# Problem to work on
All lines of the listing that contain "Tarkett" should be shown in full.

===============

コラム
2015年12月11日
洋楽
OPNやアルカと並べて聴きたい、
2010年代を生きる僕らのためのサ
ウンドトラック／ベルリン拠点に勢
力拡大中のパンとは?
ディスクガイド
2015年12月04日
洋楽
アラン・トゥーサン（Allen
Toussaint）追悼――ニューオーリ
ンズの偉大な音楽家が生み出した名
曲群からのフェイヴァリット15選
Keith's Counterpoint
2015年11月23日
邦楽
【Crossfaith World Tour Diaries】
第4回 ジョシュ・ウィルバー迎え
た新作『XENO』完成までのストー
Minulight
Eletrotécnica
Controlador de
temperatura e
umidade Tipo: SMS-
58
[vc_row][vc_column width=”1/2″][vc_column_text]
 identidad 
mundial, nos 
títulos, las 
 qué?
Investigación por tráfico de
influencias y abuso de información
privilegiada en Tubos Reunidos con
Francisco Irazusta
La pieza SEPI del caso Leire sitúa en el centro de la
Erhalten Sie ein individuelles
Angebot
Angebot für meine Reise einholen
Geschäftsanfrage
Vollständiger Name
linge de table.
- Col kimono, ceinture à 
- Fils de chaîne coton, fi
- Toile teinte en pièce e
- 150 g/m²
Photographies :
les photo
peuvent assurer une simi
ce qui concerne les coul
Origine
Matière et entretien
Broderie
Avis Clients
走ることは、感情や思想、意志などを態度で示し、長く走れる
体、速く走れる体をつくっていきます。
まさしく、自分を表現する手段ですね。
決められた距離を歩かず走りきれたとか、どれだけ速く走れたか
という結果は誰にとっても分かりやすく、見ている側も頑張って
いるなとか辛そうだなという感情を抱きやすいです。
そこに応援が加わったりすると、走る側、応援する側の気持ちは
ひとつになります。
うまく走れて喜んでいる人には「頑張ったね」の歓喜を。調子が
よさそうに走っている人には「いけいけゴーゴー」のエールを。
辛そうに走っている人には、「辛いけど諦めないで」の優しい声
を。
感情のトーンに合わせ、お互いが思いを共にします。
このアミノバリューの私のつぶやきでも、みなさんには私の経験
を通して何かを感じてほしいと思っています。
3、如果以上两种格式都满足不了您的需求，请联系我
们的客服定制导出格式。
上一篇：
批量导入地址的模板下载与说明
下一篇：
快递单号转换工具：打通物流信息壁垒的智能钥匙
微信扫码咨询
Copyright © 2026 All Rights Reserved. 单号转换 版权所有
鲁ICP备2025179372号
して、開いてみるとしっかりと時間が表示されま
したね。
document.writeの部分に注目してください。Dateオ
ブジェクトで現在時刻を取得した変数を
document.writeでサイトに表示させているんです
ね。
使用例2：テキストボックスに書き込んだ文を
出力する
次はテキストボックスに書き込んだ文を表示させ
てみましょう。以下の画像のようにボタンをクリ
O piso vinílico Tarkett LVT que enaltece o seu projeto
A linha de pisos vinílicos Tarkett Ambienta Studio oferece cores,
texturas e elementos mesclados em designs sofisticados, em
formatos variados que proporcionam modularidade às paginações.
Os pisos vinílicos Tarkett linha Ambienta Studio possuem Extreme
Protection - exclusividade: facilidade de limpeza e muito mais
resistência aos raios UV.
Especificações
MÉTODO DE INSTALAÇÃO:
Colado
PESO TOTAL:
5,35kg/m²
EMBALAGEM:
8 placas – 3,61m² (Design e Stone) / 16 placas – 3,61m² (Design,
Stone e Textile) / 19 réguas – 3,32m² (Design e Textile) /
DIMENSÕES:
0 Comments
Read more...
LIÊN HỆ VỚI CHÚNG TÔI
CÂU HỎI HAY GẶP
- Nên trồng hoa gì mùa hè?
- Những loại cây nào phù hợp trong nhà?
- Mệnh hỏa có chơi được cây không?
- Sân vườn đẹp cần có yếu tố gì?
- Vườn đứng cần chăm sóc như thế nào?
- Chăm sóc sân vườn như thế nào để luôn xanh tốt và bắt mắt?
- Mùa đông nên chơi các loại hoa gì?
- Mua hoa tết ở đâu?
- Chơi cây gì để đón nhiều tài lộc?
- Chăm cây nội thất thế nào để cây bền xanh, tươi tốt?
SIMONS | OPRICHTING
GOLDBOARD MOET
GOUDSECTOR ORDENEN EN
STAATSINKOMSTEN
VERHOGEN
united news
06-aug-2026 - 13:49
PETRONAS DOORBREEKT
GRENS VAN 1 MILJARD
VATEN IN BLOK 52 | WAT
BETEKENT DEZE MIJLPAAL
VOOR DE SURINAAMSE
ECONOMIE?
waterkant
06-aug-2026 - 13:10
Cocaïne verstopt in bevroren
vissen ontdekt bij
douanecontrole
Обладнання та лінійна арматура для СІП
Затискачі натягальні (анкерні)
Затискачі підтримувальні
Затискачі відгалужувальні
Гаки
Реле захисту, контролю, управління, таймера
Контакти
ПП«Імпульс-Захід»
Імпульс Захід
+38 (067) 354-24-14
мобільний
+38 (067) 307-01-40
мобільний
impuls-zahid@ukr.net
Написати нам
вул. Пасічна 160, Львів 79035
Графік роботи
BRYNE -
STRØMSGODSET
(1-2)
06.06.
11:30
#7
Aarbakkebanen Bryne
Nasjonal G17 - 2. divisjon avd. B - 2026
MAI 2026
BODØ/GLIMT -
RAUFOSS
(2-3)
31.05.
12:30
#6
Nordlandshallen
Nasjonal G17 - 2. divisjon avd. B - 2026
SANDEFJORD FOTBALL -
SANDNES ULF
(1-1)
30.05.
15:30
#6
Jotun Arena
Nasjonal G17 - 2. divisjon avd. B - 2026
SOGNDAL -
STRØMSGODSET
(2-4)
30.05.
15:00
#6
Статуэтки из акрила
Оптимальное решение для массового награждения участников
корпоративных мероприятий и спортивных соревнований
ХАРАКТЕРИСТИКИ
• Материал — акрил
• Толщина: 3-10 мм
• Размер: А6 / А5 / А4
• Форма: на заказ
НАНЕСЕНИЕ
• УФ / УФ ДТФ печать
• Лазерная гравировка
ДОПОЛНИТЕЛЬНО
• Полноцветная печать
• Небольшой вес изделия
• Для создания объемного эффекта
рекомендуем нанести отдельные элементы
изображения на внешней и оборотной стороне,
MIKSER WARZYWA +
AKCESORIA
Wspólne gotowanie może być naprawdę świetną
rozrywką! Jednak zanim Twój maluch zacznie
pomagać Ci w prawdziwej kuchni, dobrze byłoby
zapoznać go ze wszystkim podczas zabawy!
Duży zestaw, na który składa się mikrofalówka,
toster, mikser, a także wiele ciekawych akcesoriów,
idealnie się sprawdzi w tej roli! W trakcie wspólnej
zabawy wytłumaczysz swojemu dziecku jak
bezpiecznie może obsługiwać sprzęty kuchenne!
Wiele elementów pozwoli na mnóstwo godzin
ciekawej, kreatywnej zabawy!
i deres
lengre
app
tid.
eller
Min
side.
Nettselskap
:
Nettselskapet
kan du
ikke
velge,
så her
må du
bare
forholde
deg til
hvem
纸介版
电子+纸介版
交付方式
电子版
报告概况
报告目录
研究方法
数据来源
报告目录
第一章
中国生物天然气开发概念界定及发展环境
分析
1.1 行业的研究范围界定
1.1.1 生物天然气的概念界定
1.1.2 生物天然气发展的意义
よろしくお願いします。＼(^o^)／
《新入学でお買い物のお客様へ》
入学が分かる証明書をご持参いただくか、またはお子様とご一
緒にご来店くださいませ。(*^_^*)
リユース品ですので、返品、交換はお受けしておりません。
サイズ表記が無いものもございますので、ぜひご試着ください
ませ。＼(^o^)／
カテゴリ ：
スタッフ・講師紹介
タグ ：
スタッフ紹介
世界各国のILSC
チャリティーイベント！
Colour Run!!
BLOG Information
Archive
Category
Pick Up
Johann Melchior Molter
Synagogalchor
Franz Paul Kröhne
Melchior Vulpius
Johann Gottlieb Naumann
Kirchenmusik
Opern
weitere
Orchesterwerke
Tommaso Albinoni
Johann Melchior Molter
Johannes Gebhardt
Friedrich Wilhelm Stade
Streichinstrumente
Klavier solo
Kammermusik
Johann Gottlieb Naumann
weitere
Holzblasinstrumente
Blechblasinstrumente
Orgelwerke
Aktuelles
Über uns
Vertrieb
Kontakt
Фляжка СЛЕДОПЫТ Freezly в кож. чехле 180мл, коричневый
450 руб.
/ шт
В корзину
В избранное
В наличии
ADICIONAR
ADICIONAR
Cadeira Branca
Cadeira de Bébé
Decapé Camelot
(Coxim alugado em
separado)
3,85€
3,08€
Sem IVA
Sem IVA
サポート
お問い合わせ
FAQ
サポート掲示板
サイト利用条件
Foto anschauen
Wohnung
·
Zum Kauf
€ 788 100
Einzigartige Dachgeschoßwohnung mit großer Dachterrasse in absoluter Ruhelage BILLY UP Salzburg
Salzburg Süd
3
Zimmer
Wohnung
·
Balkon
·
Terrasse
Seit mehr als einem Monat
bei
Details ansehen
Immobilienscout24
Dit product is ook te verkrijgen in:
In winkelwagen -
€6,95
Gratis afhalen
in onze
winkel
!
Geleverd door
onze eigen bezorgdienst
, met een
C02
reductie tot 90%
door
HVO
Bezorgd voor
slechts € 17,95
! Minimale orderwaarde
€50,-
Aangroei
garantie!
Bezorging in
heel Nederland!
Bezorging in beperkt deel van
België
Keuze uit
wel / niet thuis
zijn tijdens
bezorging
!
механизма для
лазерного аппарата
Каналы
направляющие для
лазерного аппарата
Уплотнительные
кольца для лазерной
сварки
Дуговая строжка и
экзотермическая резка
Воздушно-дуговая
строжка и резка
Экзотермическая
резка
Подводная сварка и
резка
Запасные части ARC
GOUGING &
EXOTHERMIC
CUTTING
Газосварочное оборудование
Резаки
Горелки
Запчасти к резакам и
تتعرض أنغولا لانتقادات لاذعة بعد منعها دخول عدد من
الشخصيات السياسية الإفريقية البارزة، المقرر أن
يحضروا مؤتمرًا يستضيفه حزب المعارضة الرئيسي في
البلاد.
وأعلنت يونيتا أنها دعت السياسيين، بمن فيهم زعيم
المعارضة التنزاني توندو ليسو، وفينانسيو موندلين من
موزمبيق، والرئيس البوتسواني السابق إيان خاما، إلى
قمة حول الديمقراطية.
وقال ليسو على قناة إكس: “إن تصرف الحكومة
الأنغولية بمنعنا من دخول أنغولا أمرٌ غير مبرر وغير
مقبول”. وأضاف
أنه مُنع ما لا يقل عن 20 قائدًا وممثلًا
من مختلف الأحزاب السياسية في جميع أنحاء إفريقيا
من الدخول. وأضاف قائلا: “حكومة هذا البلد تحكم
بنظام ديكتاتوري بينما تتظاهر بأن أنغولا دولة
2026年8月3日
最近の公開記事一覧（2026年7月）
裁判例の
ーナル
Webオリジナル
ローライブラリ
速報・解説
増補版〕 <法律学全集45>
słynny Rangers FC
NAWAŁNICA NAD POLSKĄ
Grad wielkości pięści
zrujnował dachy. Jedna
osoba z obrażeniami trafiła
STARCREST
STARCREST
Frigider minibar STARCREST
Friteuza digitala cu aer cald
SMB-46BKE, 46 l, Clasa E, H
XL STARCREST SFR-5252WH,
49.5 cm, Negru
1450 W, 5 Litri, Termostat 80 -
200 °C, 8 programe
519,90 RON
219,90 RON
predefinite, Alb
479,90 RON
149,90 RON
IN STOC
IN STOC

===============

# Written response
O piso vinílico Tarkett LVT que enaltece o seu projeto
A linha de pisos vinílicos Tarkett Ambienta Studio oferece cores,
Os pisos vinílicos Tarkett linha Ambienta Studio possuem Extreme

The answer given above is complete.